■ Task
Would you please restate the data exactly as it stands, apart from the pictures?

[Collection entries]
····················

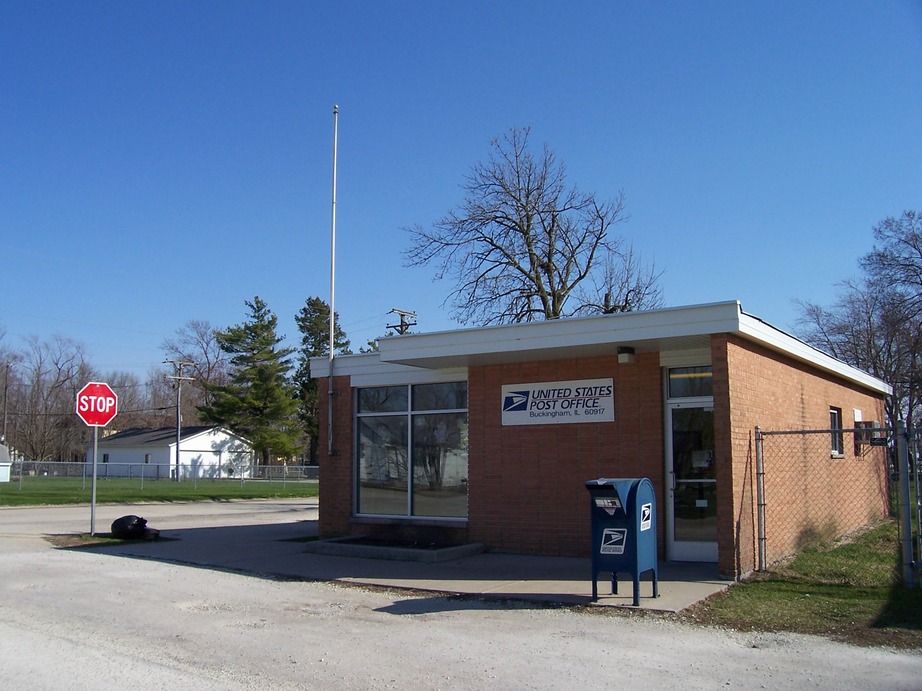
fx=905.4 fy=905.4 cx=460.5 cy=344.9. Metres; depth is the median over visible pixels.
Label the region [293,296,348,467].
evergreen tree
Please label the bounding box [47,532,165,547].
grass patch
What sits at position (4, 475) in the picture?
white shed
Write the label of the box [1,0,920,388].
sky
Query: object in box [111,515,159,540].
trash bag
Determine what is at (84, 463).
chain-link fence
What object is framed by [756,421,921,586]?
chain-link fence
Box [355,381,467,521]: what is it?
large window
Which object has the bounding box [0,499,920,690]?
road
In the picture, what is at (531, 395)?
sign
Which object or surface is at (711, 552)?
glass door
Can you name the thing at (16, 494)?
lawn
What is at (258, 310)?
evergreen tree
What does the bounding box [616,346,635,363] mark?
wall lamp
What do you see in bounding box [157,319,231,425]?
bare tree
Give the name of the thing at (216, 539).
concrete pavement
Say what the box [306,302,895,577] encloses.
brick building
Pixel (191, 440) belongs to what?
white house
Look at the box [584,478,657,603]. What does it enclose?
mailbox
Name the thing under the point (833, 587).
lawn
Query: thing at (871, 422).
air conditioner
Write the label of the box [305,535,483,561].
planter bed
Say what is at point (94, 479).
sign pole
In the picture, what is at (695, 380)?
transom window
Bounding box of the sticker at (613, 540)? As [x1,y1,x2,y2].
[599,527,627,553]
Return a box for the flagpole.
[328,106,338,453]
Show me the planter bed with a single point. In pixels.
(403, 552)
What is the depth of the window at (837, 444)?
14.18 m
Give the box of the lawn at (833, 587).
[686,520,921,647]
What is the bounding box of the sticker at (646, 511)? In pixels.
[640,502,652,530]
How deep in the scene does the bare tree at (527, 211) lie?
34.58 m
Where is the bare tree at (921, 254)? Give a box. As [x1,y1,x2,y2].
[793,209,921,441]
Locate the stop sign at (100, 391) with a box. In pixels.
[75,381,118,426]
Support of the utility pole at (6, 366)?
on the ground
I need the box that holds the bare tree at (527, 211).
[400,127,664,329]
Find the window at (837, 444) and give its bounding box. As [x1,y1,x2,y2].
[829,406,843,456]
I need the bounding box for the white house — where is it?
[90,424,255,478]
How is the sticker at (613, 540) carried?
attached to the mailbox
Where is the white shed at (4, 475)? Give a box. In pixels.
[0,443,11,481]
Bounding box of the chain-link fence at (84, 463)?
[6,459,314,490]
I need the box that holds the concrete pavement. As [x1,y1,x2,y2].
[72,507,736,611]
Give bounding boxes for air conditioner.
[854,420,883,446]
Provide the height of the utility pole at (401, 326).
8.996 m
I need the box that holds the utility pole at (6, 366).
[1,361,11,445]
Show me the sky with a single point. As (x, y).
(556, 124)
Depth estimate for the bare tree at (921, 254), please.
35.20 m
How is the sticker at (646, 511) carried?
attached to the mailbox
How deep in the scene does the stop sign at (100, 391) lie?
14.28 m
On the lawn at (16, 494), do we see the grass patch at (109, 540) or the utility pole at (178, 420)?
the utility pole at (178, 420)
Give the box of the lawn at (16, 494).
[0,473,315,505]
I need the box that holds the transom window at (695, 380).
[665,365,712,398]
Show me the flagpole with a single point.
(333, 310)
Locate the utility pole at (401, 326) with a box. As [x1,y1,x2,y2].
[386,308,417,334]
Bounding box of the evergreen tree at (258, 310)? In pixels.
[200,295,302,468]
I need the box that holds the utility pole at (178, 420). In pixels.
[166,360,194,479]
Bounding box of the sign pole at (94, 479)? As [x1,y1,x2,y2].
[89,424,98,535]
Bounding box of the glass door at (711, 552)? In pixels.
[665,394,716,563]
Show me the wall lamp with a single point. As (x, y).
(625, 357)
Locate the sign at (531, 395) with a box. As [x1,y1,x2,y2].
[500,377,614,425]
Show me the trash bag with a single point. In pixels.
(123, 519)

····················

■ The answer
fx=905.4 fy=905.4 cx=460.5 cy=344.9. Metres; depth is the median over visible pixels.
Label the region [293,296,348,467].
evergreen tree
Please label the bounding box [47,532,165,547].
grass patch
What sits at position (4, 475) in the picture?
white shed
Write the label of the box [1,0,920,388].
sky
Query: object in box [111,515,159,540].
trash bag
Determine what is at (84, 463).
chain-link fence
What object is framed by [756,421,921,586]?
chain-link fence
Box [355,381,467,521]: what is it?
large window
Which object has the bounding box [0,499,920,690]?
road
In the picture, what is at (531, 395)?
sign
Which object or surface is at (711, 552)?
glass door
Can you name the thing at (16, 494)?
lawn
What is at (258, 310)?
evergreen tree
What does the bounding box [616,346,635,363] mark?
wall lamp
What do you see in bounding box [157,319,231,425]?
bare tree
Give the name of the thing at (216, 539).
concrete pavement
Say what the box [306,302,895,577] encloses.
brick building
Pixel (191, 440) belongs to what?
white house
Look at the box [584,478,657,603]. What does it enclose?
mailbox
Name the thing under the point (833, 587).
lawn
Query: thing at (871, 422).
air conditioner
Write the label of the box [305,535,483,561].
planter bed
Say what is at point (94, 479).
sign pole
In the picture, what is at (695, 380)?
transom window
Bounding box of the sticker at (613, 540)? As [x1,y1,x2,y2].
[599,527,627,553]
Return a box for the flagpole.
[328,106,338,453]
Show me the planter bed with a single point. In pixels.
(403, 552)
What is the depth of the window at (837, 444)?
14.18 m
Give the box of the lawn at (833, 587).
[686,520,921,647]
What is the bounding box of the sticker at (646, 511)? In pixels.
[640,502,652,530]
How deep in the scene does the bare tree at (527, 211) lie?
34.58 m
Where is the bare tree at (921, 254)? Give a box. As [x1,y1,x2,y2].
[793,209,921,441]
Locate the stop sign at (100, 391) with a box. In pixels.
[75,381,118,426]
Support of the utility pole at (6, 366)?
on the ground
I need the box that holds the bare tree at (527, 211).
[400,127,664,329]
Find the window at (837, 444) and give its bounding box. As [x1,y1,x2,y2].
[829,406,843,456]
I need the bounding box for the white house — where is it?
[90,424,255,478]
How is the sticker at (613, 540) carried?
attached to the mailbox
Where is the white shed at (4, 475)? Give a box. In pixels.
[0,443,11,481]
Bounding box of the chain-link fence at (84, 463)?
[6,459,314,490]
I need the box that holds the concrete pavement. As [x1,y1,x2,y2].
[72,507,736,611]
Give bounding boxes for air conditioner.
[854,420,883,446]
Provide the height of the utility pole at (401, 326).
8.996 m
I need the box that holds the utility pole at (6, 366).
[1,361,11,445]
Show me the sky with a single point. As (x, y).
(556, 124)
Depth estimate for the bare tree at (921, 254), please.
35.20 m
How is the sticker at (646, 511) carried?
attached to the mailbox
How deep in the scene does the stop sign at (100, 391) lie?
14.28 m
On the lawn at (16, 494), do we see the grass patch at (109, 540) or the utility pole at (178, 420)?
the utility pole at (178, 420)
Give the box of the lawn at (16, 494).
[0,473,315,505]
I need the box that holds the transom window at (695, 380).
[665,365,712,398]
Show me the flagpole with a single point.
(333, 310)
Locate the utility pole at (401, 326) with a box. As [x1,y1,x2,y2].
[386,308,417,334]
Bounding box of the evergreen tree at (258, 310)? In pixels.
[200,295,302,468]
I need the box that holds the utility pole at (178, 420). In pixels.
[166,360,194,479]
Bounding box of the sign pole at (94, 479)? As [x1,y1,x2,y2].
[89,424,98,535]
Bounding box of the glass door at (711, 552)? In pixels.
[665,394,716,563]
Show me the wall lamp with a single point. As (x, y).
(625, 357)
Locate the sign at (531, 395) with a box. As [x1,y1,x2,y2].
[500,377,614,425]
Show me the trash bag with a single point. In pixels.
(123, 519)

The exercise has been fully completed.